"When sixteen, she considered it quite a lift in life to be promoted to the position of waiting-maid to the wealthy Mrs. Maltravers, instead of trudging round the town with her mother's baskets of clear-starched garments to the various houses which patronized her labor.
"Mrs. Maltravers was old, and fanciful, and she good-naturedly taught the girl how to speak well, and how to dress neatly, and gave her that perception of the true value of elegance which only the rich can give.
"Dolores liked to be well dressed, and to sway her humble court by the cleverness of her conversation, and Mrs. Maltravers was surprised and amused at her aptness in such branches, and taught her with pleasure.
"So Dolores thankfully made the most of her position, and became much too fine a lady for the rough home she had left, and was flouted at by her rude brothers and awkward sisters, until she cut herself adrift from them all.
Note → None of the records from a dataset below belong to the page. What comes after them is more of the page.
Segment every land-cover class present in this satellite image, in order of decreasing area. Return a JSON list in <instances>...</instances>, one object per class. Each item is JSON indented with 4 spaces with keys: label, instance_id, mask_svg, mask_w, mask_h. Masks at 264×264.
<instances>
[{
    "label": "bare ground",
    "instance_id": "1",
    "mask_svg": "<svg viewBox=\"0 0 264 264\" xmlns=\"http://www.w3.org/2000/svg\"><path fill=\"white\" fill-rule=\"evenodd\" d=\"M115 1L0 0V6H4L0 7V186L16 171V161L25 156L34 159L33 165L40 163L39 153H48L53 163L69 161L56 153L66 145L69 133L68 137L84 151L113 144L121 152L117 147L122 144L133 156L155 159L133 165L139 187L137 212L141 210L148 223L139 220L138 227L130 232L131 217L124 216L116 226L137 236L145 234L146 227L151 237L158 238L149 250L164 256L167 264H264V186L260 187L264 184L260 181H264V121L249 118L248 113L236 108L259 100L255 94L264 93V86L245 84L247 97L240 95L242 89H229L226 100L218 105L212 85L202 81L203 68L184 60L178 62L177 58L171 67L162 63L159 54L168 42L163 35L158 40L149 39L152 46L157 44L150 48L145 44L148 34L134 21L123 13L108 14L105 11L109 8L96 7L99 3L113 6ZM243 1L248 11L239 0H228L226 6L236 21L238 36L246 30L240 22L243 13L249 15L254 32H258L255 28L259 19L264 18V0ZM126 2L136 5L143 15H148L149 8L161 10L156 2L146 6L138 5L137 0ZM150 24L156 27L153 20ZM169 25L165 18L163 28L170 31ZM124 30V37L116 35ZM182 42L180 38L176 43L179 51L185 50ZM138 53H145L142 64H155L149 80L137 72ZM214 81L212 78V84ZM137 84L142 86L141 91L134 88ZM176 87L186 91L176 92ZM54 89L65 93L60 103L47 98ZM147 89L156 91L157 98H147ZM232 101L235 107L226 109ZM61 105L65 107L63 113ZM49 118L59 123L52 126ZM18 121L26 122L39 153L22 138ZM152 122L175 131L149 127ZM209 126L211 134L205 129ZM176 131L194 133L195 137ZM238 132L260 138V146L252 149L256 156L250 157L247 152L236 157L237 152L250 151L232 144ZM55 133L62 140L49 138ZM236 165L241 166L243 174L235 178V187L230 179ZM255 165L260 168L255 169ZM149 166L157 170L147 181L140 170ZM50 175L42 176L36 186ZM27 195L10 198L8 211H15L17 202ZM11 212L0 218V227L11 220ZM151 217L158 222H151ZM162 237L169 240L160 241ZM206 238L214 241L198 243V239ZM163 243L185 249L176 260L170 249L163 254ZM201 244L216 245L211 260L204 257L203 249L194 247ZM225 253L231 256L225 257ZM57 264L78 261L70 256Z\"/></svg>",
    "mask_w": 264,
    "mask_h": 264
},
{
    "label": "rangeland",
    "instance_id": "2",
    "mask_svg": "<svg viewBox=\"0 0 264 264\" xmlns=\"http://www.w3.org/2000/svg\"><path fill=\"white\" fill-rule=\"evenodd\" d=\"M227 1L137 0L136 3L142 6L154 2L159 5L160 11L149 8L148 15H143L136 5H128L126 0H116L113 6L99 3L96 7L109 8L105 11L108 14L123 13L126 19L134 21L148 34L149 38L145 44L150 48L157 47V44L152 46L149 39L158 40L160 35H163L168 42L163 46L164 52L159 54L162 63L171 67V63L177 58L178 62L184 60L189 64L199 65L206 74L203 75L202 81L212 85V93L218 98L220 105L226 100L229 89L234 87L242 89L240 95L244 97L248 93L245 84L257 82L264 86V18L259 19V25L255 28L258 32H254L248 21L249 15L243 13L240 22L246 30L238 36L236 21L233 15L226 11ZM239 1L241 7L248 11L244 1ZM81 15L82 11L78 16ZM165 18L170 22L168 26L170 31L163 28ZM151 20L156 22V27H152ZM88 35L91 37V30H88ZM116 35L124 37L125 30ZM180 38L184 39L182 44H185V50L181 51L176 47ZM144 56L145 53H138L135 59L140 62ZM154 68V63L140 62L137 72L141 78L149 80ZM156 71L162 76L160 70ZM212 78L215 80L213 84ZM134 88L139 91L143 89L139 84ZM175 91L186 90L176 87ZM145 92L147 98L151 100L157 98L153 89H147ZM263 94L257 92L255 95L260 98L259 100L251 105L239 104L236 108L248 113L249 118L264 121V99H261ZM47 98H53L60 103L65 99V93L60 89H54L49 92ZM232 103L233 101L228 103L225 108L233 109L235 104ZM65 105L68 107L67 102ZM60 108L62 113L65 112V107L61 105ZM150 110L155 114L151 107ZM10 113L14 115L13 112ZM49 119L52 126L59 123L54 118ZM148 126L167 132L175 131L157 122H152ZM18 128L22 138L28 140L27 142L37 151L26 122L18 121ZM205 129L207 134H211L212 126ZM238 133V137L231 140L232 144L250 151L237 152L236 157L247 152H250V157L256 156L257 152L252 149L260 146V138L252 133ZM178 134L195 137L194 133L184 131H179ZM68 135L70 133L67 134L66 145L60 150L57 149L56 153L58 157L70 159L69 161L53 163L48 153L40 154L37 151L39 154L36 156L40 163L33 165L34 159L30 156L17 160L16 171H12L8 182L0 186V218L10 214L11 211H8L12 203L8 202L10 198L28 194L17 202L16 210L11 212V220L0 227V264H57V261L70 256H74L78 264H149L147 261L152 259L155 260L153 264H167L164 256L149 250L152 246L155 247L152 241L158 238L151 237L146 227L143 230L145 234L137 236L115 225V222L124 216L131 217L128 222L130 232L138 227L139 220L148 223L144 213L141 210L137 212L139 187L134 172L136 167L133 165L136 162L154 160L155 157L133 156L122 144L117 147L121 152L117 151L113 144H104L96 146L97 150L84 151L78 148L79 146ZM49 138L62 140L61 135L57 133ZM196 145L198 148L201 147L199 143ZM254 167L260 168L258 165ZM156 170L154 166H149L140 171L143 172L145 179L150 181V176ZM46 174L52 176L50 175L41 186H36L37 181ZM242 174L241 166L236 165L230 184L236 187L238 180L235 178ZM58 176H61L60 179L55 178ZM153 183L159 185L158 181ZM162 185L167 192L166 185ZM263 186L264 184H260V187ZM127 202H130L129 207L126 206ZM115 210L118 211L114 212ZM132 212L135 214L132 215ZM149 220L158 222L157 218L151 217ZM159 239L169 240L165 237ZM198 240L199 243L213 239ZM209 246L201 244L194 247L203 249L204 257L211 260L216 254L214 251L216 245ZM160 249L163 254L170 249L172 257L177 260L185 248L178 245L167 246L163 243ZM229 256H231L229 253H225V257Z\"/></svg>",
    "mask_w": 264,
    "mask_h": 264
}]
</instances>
"Mr. and Mrs. Maltravers went to Europe to travel for two years, and the waiting-maid went with them.
"Dolores liked the strange life, and learned more and more every day.
"At last the travelers came to Austria, and pleased with the rich, warm summer of the plain they stopped in Hungary for six months.
"The name of the town was—Szegedin; you have some acquaintance with it, count; you will take especial interest in a narrative that unfolds its climax in your birthplace.
"Our pretty Dolores had here the fortune to fall in love with a man of the barbarous name of Ladislaus Schmolnitz; and when you learn that, added to his shocking name, he followed the profession of a tailor, you will only wonder at little Dolores' infatuation.
"But this little man, so handsome, clever, and bland, met her often on the banks of the Theiss, and talked sentiment, and poetry and other pretty nonsense in the shocking language of Hungary to simple Dolores, and made her forget that he was a wretched little tailor.